I recently learned, and I regret not having done it sooner, that the system in which one lives (whatever system it is and at any time in human history) never presents us with all future possibilities due to the complexity and multiplicity of those possibilities. In other words, the system always reduces and limits the future and our future.

However, when cracks arise in the system, as they do today, those cracks invite us to expand previously unexplored possibilities. In other words, when the system no longer offers answers to increasingly existentially disturbing questions, in that moment and if one really pays attention, a new future emerges.

At the same time, as the German sociologist Niklas Luhmann explains well in his book Trust and Power, this connection with future possibilities can be misleading in the sense of making us believe that the future means a “return to normality” (a phrase that you hear a lot in this time of pandemic), but not a new future.

In other words, even exploring options before even thought for the future, even in the midst of that change in consciousness, we can decide that the best option is to go back to the past, that is, to remain trapped within the same system that limits us in as for our options for the future.

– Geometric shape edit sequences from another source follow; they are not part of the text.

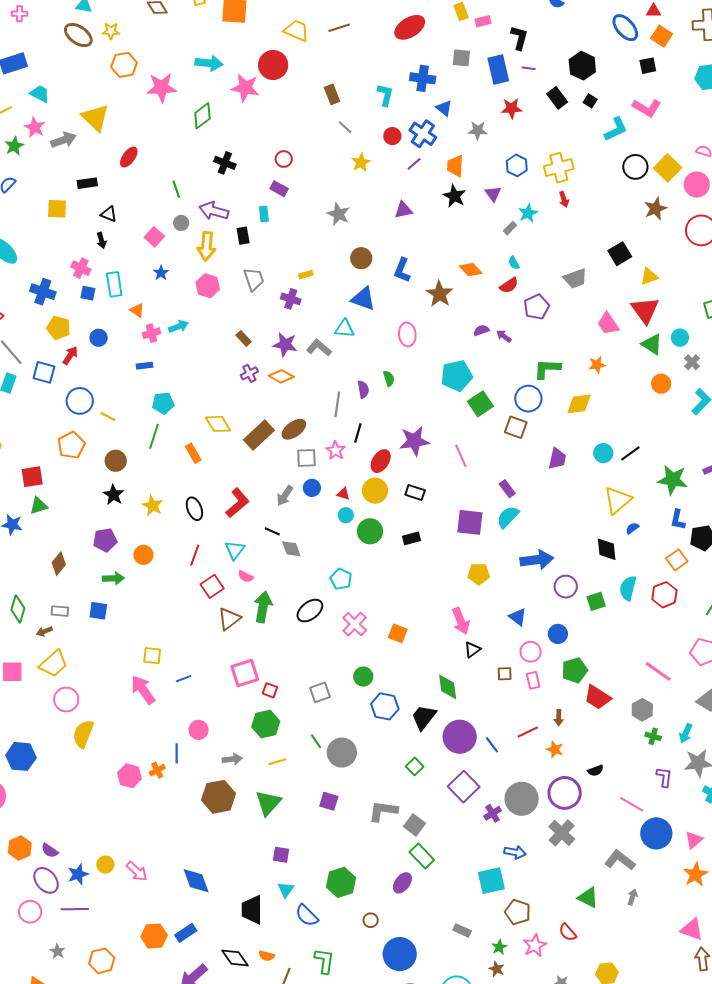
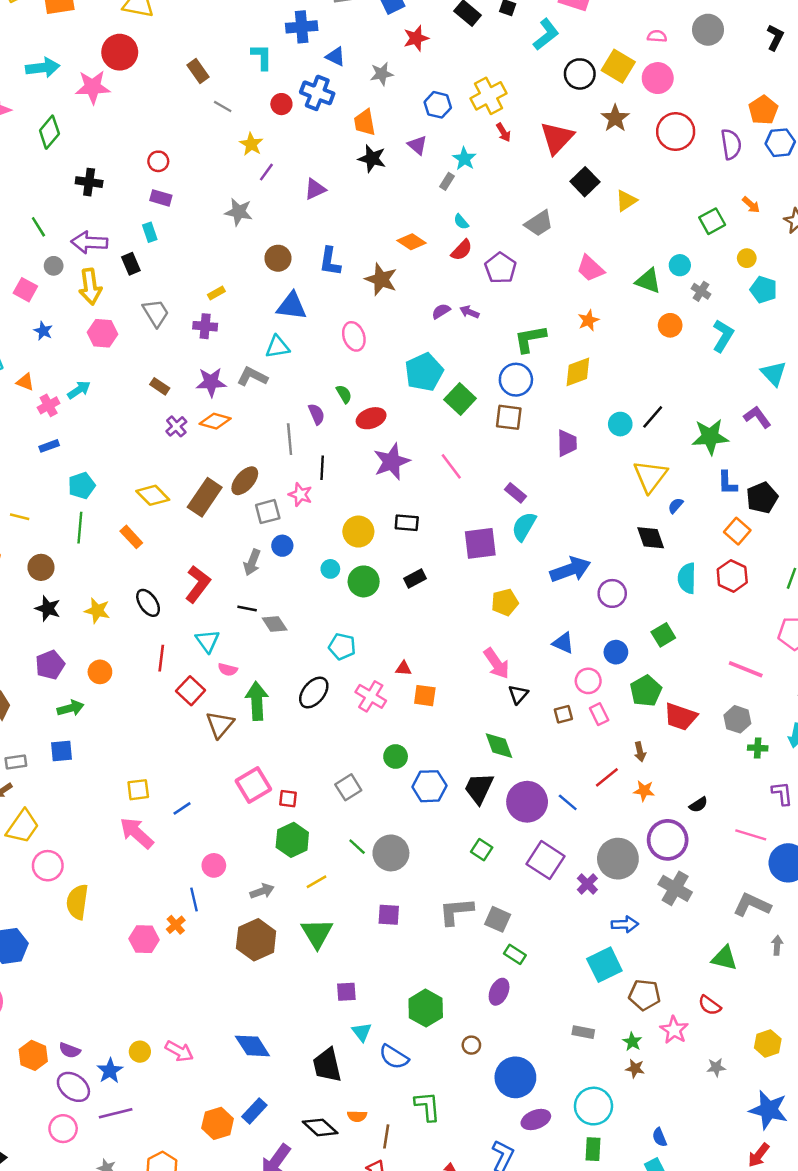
purple line: (414, 164) -> (266, 172), moved
red triangle: (645, 310) -> (557, 138), moved, turned 32
red ellipse: (381, 461) -> (371, 418), moved, turned 50
red triangle: (343, 494) -> (404, 668), moved
green square: (596, 601) -> (663, 635), moved
green rectangle: (422, 856) -> (515, 954), size x0.7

To paraphrase Luhmann, we confuse familiarity with normality and normality with security. So, we erase the future and make it a repetition of the past or an extension of the present. In this way, the same system that cracks gives us a glimpse that it is possible to escape from the system creates the illusion that the only escape is not to escape.

This situation had already been explored, obviously, by Plato in his famous Allegory of the Cave, when the prisoners inside the cave do not even know that they are prisoners and, therefore, do nothing to escape. They settle for seeing shadows of reality, believing that this is the whole of reality.

In fact, even when any of these prisoners are rescued and released outside the cave, not even that experience allows the former prisoner to appreciate their freedom and therefore desperately seeks to return to their chains.

Beyond the metaphors used by Plato and the multiple levels of interpretation of his Allegory of the Cave, the truth is that this is our existential reality: we see what they let us see and what we can see and, therefore, we confuse the future with tomorrow, and we assume that tomorrow is "again today", as regrettably happened to Sisyphus.

Meanwhile, as Luhmann points out, the "world" (if you will, the universe, or the totality of reality) is always much larger than any system that tries to contain or explain it. And when we forget that basic difference, when we confuse the "world" with the system, we believe that the end of the system is the end of the world.

The future is not tomorrow, but an expansion of consciousness.